Expansion hits boundaries
Economic growth has always been a driver for expansion of basic industries around the world. From our experience in the past decades, we know that increasing prosperity leads to higher production rates in the agro-, power and chemical industries. This impacts global supply chains and logistic solutions, due to the fact that production and consumption of most products take place in different regions in the world. However, the continuous expansion and higher volumes in the supply chains are hitting new boundaries: increasing scarcity of space and environmental regulations. Optimizing the equation causes producers to look in a different direction for bulk storage: vertical instead of the conventional horizontal solutions.
New applications of vertical storage
The need for a solution to cope with limited space in ports, terminals and plant sites has noticeably drawn the attention of various industries to the Eurosilo system. The enclosed storage system was designed in the late sixties for potato starch producers in the Netherlands, but quickly became a renowned system for the power industry after the concept was redesigned and optimized for storage of coal. Moving away from space-consuming open stockyards, the industry is now adopting enclosed, vertical storage for state-of-the-art power plants. In recent years we have seen the same quest for space-efficient alternatives in other industries. Obviously, space is no longer an infinite resource. On top of that, the bullwhip effect caused by the pandemic, drives the need for larger buffers in supply chains. As a result, we are researching large-scale storage of soybean in ports and terminals as well as material handling systems for the mining industry. From a long-term perspective, large scale vertical storage has only just begun.

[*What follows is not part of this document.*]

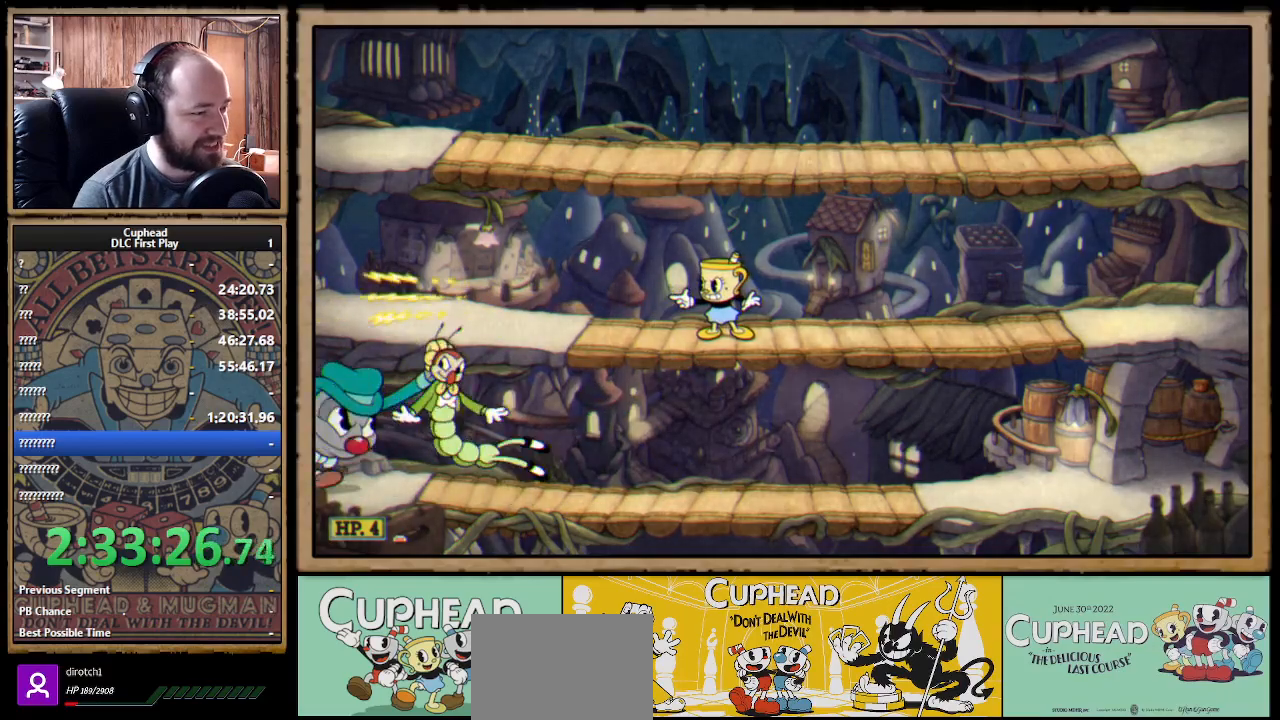
{"buttons": ["A", "X"], "left_stick": "left", "right_stick": "center", "events": [[100, "left_stick", "down-left"], [300, "left_stick", "left"], [400, "A", "down"], [433, "R1", "up"]]}
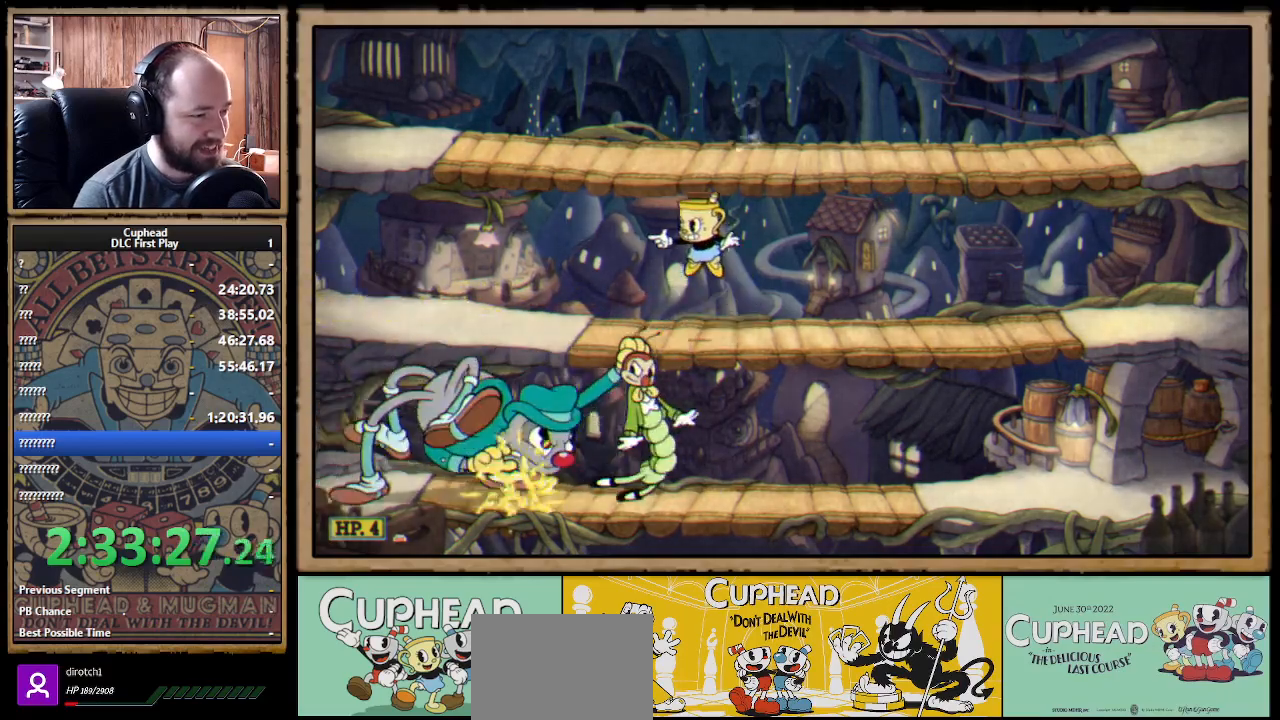
{"buttons": ["X", "R1"], "left_stick": "down-left", "right_stick": "center", "events": [[17, "A", "up"], [33, "A", "down"], [83, "B", "down"], [83, "X", "up"], [100, "X", "down"], [183, "B", "up"], [200, "A", "up"], [400, "R1", "down"], [483, "left_stick", "down-left"]]}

Three different bulk handling systems
The Eurosilo system operates with three different bulk handling systems to meet the characteristics of products such as potato starch, fertilizer, FGD Gypsum, fly ash, coal, or soybean. These material-handling systems are suitable for a wide range of materials, whether they are cohesive, flammable, hygroscopic or have very fine particles. Infeed from the top, storage in uniform layers and discharge underneath the silo are handled by highly automated systems that reduce manpower requirements and ensure continuous system availability.
Sustainable future
The Eurosilo is gaining ground in various sectors all over the world, from food-related industries to energy generation and industrial production. In order to be assured of sufficient buffers of potato starch in the coming years, KMC in Denmark has chosen to work with multiple Eurosilos. We have successfully commissioned their fourth potato starch silo in production, the latest silo at the Karup site as of this year. At the new Pulawy Power Station in Poland, we recently delivered a FGD Gypsum Silo for Mitsubishi Power Systems. In Hunutlu, Turkey, we are finishing the last of three 100.000 m3 coal storage silos in an environmentally sensitive area. And in Korea and China, several coal silos were commissioned at the end of last year. The reasons for all of these projects are, of course, economic viability, which is increasingly determined by the limits of a sustainable future.